The textbook answer is OSC 133 — the shell-integration protocol where the shell emits escape sequences marking the start of a prompt, the start of a command, and the start of its output. We support it: TUIC injects OSC 133 markers into zsh, bash, and fish via shell integration, so a plain shell session segments cleanly.

But here's the catch that shaped the whole design: AI agents don't emit OSC 133. Claude Code, Codex, and the rest run as Ink-based TUIs. They paint their own output; they don't go through your shell's prompt hooks. If we'd relied on explicit markers alone, the feature would have been empty for the exact case it was built for — an agent session.

Agent-aware detection

So detection runs on two rails. When explicit markers exist (OSC 133 from the shell, or our own OSC 7770;block= protocol for agents that want to cooperate), we use them. When they don't, a heuristic in the output parser reconstructs blocks from the shape of the output itself.

The key signal is the tool-call glyph. Claude Code decorates each tool invocation with a bullet (U+23FA) — ⏺ ToolName(args) — and closes diff summaries with ⏺⎿. The parser watches for these, treats a tool call as a block boundary, and synthesizes AgentBlock start/end events that feed the same block model the OSC path produces. The rest of the system doesn't care which rail produced the boundary — it just sees blocks.

That's the insight the feature rests on: don't require the agent to announce its blocks; infer them from what the agent already prints.

What you get once output has structure

Once each prompt-and-output cycle is a first-class object, a pile of navigation falls out almost for free:

All of it lives under Settings > Terminal > Blocks.

The tradeoffs we accepted

We considered the clean, marker-only design — trust OSC 133 and OSC 7770;block=, build nothing else. It's simpler and never wrong about a boundary.
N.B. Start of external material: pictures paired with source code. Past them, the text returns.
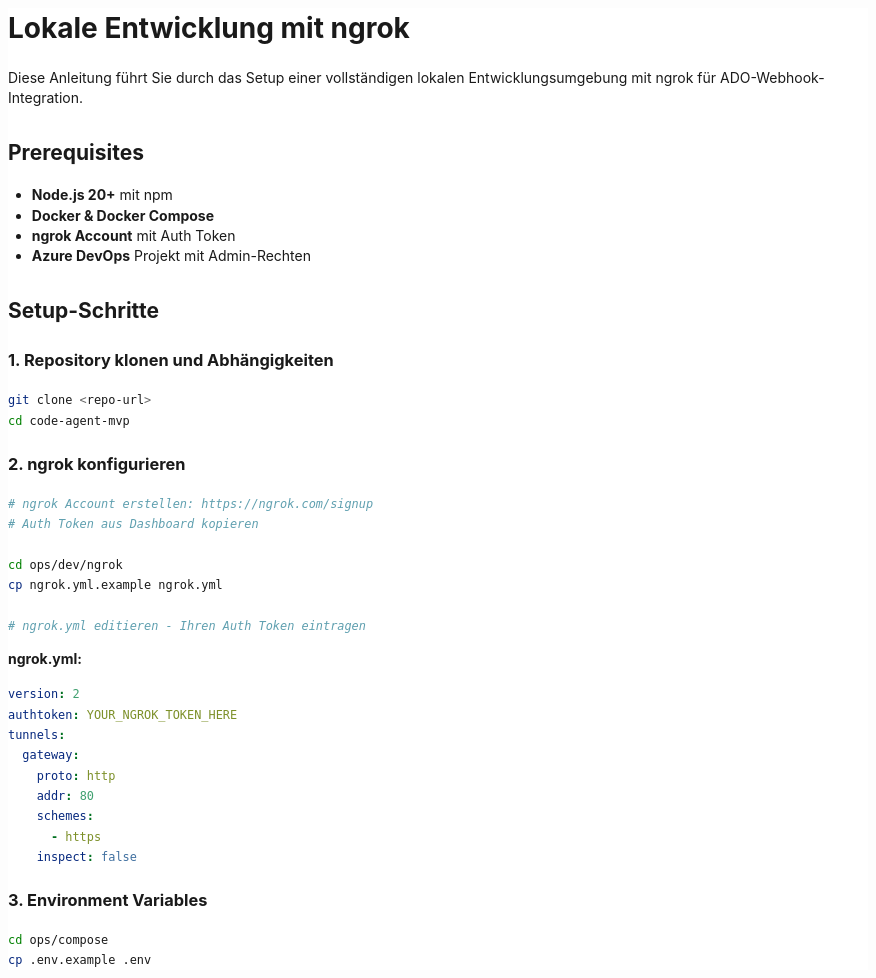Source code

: # Lokale Entwicklung mit ngrok

Diese Anleitung führt Sie durch das Setup einer vollständigen lokalen Entwicklungsumgebung mit ngrok für ADO-Webhook-Integration.

## Prerequisites

- **Node.js 20+** mit npm
- **Docker & Docker Compose**
- **ngrok Account** mit Auth Token
- **Azure DevOps** Projekt mit Admin-Rechten

## Setup-Schritte

### 1. Repository klonen und Abhängigkeiten

```bash
git clone <repo-url>
cd code-agent-mvp
```

### 2. ngrok konfigurieren

```bash
# ngrok Account erstellen: https://ngrok.com/signup
# Auth Token aus Dashboard kopieren

cd ops/dev/ngrok
cp ngrok.yml.example ngrok.yml

# ngrok.yml editieren - Ihren Auth Token eintragen
```

**ngrok.yml:**
```yaml
version: 2
authtoken: YOUR_NGROK_TOKEN_HERE
tunnels:
  gateway:
    proto: http
    addr: 80
    schemes:
      - https
    inspect: false
```

### 3. Environment Variables

```bash
cd ops/compose
cp .env.example .env
```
We rejected it because it would be correct and useless: the agents we care about emit no markers, so the block list would sit empty during the sessions that need it most. Heuristics are messier — a glyph match can occasionally mis-segment — but a feature that works for 90% of real sessions beats a pristine one that works for none of them.
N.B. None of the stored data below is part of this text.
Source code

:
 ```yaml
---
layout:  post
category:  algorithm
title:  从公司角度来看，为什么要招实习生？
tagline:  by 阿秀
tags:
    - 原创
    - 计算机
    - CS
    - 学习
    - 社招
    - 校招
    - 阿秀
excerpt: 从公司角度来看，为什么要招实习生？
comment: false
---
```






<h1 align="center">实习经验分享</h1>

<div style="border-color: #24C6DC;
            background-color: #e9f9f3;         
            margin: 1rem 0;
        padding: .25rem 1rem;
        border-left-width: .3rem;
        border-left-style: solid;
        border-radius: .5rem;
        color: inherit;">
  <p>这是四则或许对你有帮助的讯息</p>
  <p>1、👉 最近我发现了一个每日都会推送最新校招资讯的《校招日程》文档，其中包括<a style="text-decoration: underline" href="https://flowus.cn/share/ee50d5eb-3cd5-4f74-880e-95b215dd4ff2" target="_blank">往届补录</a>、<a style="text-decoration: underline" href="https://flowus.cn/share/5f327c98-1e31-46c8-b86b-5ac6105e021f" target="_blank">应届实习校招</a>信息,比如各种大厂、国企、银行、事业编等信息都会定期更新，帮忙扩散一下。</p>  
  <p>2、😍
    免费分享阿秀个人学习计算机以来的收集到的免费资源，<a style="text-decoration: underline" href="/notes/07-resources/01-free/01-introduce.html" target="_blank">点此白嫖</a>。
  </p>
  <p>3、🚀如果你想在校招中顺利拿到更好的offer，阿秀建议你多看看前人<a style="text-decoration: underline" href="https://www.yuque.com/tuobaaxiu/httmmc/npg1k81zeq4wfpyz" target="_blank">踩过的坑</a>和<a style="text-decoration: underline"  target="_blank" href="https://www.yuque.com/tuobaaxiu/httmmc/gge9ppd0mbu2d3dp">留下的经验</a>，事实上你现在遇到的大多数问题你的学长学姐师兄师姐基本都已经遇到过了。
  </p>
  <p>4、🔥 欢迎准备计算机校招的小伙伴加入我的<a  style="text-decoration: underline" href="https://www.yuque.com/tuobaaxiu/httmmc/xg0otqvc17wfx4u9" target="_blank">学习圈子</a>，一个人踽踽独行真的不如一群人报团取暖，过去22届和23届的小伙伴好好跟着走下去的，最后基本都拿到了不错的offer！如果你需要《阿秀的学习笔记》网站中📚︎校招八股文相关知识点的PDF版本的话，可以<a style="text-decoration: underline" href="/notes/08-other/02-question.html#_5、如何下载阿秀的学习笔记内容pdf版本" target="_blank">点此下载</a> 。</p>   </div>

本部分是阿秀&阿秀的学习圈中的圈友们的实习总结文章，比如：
We also capped blocks at 500 per session, evicting the oldest. Keeping every block forever is a slow memory leak in a long-running session; 500 covers far more history than anyone scrolls back to, and the buffer underneath still holds 10,000 lines regardless.

What's next

Blocks are the substrate, not the destination. Now that output is structured, the interesting questions are about what we can do with that structure: per-block status (did this command succeed?), folding entire categories of output at once, and letting agents emit richer OSC 7770 metadata so a tool call carries its own label and outcome. The wall is a list now — and a list is something you can actually work with.